#### Extrait du texte
——

En opérant une symétrie par rapport à la zone de la légalité, l’invocation de la légitimité procède en fait à un odieux mimétisme avec les catégories de l’Etat et de la justice. Car c’est au nom de la légitimité que sont répandus les discours judiciaristes, que l’on proclame des envies mortifères de punition, que l’on s’improvise procureur en mettant en accusation la police et la « justice coloniale », que l’on fantasme des tribunaux populaires où pourront avoir lieu les procès de la prison ou du capitalisme prédateur etc.

Contourner le réel pour mieux le piétiner. Les discours explicatifs et interprétatifs procèdent trop souvent d’une logique d’extériorité à l’égard de ce qui s’ébranle sous les yeux de ceux qui les formulent. Une extériorité des postures qui vient renforcer le triomphe de la séparation. Mais c’est oublier que chacun fait ce qu’il a à faire. C’est oublier que l’exploitation, le salariat et le chômage, le travail et sa discipline, la précarité des vies et l’isolement des désirs nous enserrent tous dans le même rapport capitaliste. Que l’Etat, ses prisons, ses tribunaux, ses flics, ses législations d’exception, ses écoles, ses assistantes sociales nous mutilent tous. Que le quadrillage du territoire, le contrôle, les déplacements sous surveillance, l’urgence sécuritaire nous placent tous dans le même étau. A partir du moment où nous établissons un même rapport de classe. Peu importe les seuils de pauvreté décrétés par la sociologie et l’Etat, la forme de nos logements, les lieux que nous fréquentons, nos rêves et nos attentes.
Nous sommes la même classe qui se constitue en s’exerçant. Nous réchauffons nos cœurs auprès du même brasier.
En face, les vieilles dichotomies sont resservies à chaque fois, pour à tous prix constituer, face à ce que tout un chacun ne veut pas ou plus incarner, un « nous », une ligne de conduite, une communauté d’appartenance solvable.

——

#### Données

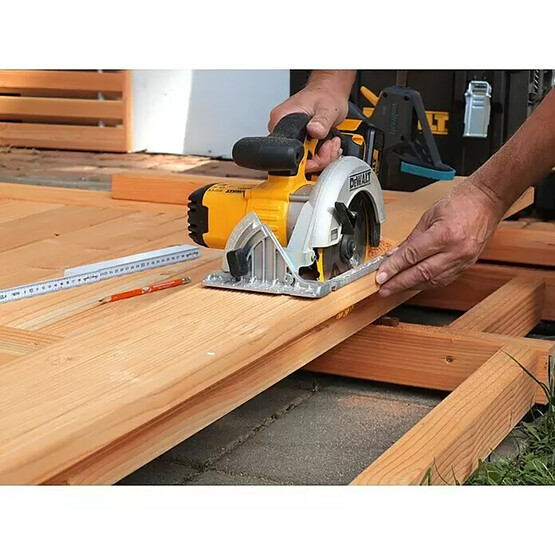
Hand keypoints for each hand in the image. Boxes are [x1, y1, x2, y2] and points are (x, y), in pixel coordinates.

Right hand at [268, 81, 349, 172]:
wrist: (330, 92)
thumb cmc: (326, 95)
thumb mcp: (326, 108)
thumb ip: (321, 121)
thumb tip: (314, 130)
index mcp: (281, 120)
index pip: (288, 152)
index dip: (307, 159)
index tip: (320, 151)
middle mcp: (282, 129)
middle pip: (297, 160)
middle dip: (319, 158)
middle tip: (329, 145)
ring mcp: (290, 136)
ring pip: (305, 160)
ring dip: (323, 156)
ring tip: (331, 142)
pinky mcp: (298, 140)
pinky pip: (308, 156)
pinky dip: (321, 154)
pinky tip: (328, 143)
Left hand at [376, 178, 504, 296]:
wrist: (488, 200)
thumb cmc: (461, 202)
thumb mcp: (429, 216)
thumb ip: (411, 239)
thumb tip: (394, 255)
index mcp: (444, 235)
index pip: (412, 256)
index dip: (393, 268)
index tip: (380, 276)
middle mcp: (456, 251)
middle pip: (421, 273)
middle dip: (399, 283)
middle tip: (383, 288)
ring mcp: (464, 260)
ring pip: (432, 281)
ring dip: (411, 286)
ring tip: (394, 288)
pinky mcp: (467, 265)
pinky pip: (443, 280)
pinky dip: (426, 283)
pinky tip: (414, 284)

——

#### Consigne
Dans la phrase de l'extrait qui commence par « Que l'Etat », relevez tout ce qui est présenté comme appartenant à l'État avec le mot « ses ». Les lignes ne servent à rien pour ce travail.

#### Réponse
ses prisons, ses tribunaux, ses flics, ses législations d'exception, ses écoles, ses assistantes sociales